Le rôle du nominee dans la société offshore

Un nominee est une personne physique ou morale qui occupe officiellement une fonction dans une société pour le compte du véritable détenteur de cette fonction, dont l’identité n’est pas transcrite dans les registres publics, et qui peut donc demeurer anonyme.

Usuellement, les nominees peuvent jouer le rôle d’actionnaire ou de directeur d’une société offshore ou onshore: leur nom est alors renseigné dans les documents officiels comme celui de l’actionnaire ou du directeur de la société, tandis qu’un contrat est signé avec le véritable actionnaire sur la détention des actions en fiducie, ou avec le véritable directeur en lui attribuant d’une part une procuration ou une délégation de pouvoirs générales, et en établissant un engagement contractuel de ne pas exercer de direction effective de la société.

Lorsque la législation locale reconnaît la validité de ce type d’engagement, et qu’il est par ailleurs validé par les banques, on utilisera le terme de nominee, principalement dans des juridictions offshore.

La plupart des juridictions onshore en revanche ne reconnaissent pas, vis à vis des tiers, les effets du contrat de nominee, qui s’apparente alors au plus classique prête nom.

Le problème principal est celui de l’effet vis à vis des tiers. Ainsi, en droit français, ce type de convention, appelée contre-lettre, qui a pour but de modifier dans un acte secret les éléments d’un acte visible, appelé acte ostensible, n’est pas, en soi, illégal.

Il peut éventuellement le devenir si son objectif est de contourner une règle légale (comme par exemple contourner une interdiction de gérer).

Il n’est en revanche jamais opposable aux tiers.

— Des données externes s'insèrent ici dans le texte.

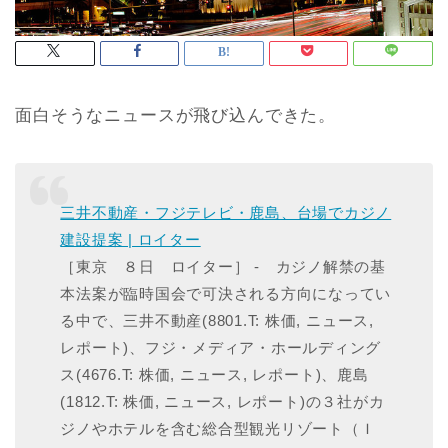
面白そうなニュースが飛び込んできた。
三井不動産・フジテレビ・鹿島、台場でカジノ
建設提案 | ロイター
［東京 ８日 ロイター］ - カジノ解禁の基
本法案が臨時国会で可決される方向になってい
る中で、三井不動産(8801.T: 株価, ニュース,
レポート)、フジ・メディア・ホールディング
ス(4676.T: 株価, ニュース, レポート)、鹿島
(1812.T: 株価, ニュース, レポート)の３社がカ
ジノやホテルを含む総合型観光リゾート（Ｉ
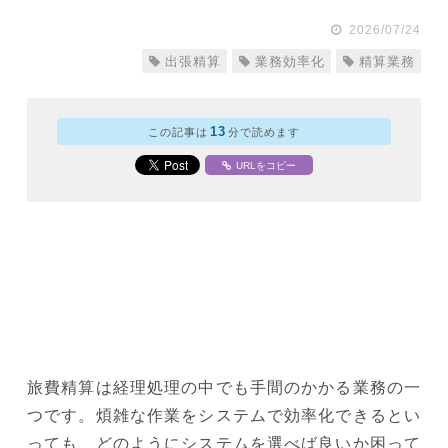
2026/07/24
出張精算
業務効率化
精算業務
13
この記事は
分で読めます
URLをコピー
旅費精算は経理処理の中でも手間のかかる業務の一
つです。煩雑な作業をシステムで効率化できるとい
っても、どのようにシステムを選べば良いか困って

Ainsi, aucune disposition n’empêche un tiers de refuser de traiter avec un porteur d’une délégation générale de pouvoir, et d’exiger la signature du nominee.

Pire encore, sauf à ce que la banque accepte ce type d’arrangement, le nominee peut, ès qualités, accéder aux comptes.

De ce fait, on retrouve les conditions de sécurité suffisantes principalement dans des juridictions qui n’ont pas de registre public, donc où le nominee est le moins nécessaire, tandis que dans celles où il n’est pas expressément prévu, son usage pourrait bien se justifier, mais comporte des risques, à la fois pour le nominee qui engage sa responsabilité, et pour le client, qui dépend de lui.